All true true. The TSA/Homeland Security IS the largest Fed. Gov’t agency. The Bush Jrs. administration’s response to 911 (I don’t know what to do…. Here’s a great idea, let’s make the largest Fed Gov’t agency ever that can be run by some idiots*..YEA! THAT’S THE TICKET!) I have yet to see in over 50 yrs of observing, where growing government “fixes” anything.
* – Janet Napolitano to name the most current head. See here interview on the TODAY show on Monday December 28, 2009.
I miss Joel :(
Also, it’s *been* time to fire the TSA. I’ve turned down a number of jobs that require air travel and taken trains and rented a car for a few I couldn’t avoid because they are less hassling alternatives than dealing with the TSA and airline policy.
It’s no longer comfortable or efficient to travel by plane, as long as this continues the terrorists have won.
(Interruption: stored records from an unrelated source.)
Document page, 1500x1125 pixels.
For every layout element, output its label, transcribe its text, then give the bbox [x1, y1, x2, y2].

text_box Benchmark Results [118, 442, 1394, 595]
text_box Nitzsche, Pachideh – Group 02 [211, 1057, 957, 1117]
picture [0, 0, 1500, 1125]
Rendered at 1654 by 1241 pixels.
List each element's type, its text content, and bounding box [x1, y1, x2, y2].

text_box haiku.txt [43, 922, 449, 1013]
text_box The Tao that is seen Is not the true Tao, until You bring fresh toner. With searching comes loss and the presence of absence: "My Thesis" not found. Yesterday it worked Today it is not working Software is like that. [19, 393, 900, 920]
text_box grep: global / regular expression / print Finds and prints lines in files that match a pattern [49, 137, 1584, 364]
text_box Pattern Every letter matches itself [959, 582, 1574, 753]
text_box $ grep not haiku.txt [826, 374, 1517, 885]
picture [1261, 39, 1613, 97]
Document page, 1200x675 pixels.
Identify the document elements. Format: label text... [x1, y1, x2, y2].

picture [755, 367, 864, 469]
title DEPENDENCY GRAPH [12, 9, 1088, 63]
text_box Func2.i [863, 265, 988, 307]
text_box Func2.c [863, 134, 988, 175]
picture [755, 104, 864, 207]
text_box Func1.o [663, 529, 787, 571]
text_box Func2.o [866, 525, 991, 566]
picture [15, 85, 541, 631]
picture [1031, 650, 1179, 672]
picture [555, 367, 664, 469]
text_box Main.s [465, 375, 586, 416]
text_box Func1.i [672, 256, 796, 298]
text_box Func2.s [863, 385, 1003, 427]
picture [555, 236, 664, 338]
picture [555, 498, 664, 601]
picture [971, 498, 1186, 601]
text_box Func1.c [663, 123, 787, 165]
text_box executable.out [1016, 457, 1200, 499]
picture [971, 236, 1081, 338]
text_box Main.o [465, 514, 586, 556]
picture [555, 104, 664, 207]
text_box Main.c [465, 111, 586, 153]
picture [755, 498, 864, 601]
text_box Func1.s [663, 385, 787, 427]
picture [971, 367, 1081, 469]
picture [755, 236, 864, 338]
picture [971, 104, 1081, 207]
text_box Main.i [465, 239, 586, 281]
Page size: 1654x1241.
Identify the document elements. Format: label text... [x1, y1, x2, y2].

Certainly I am thinking twice about visiting the US now – I have family there who have been asking me to visit for a while and I was ready to head over some time early in the new year – I had put up with TSA til now. But now I am thinking again – it sounds positively ridiculous and I don’t particularly want to be there still needing to fly home when they DO decide to strip us and strap us to our seats.
The argument that we don’t need the TSA because we haven’t had hijackings in the last 10 years is insane. Is it possible that there has been a little bit of prevention, even in the TSA’s most insane security requirements? And perhaps making things a pain in the arse has reduced the number of would-be terrorists who attempt to attack a plane?
I certainly wouldn’t say the TSA works perfectly, but the implication that nothing would be better — that the record of the last ten years can be evaluated without considering the impact of the TSA’s policies — is just ignorant.
And let’s not forget TSA’s famous motto: “When in danger or in doubt, scream and shout and run about.”
Essentially, the TSA has run out of restrictions that are remotely plausible to the untrained, and have moved on to just making shit up so they can say they did something.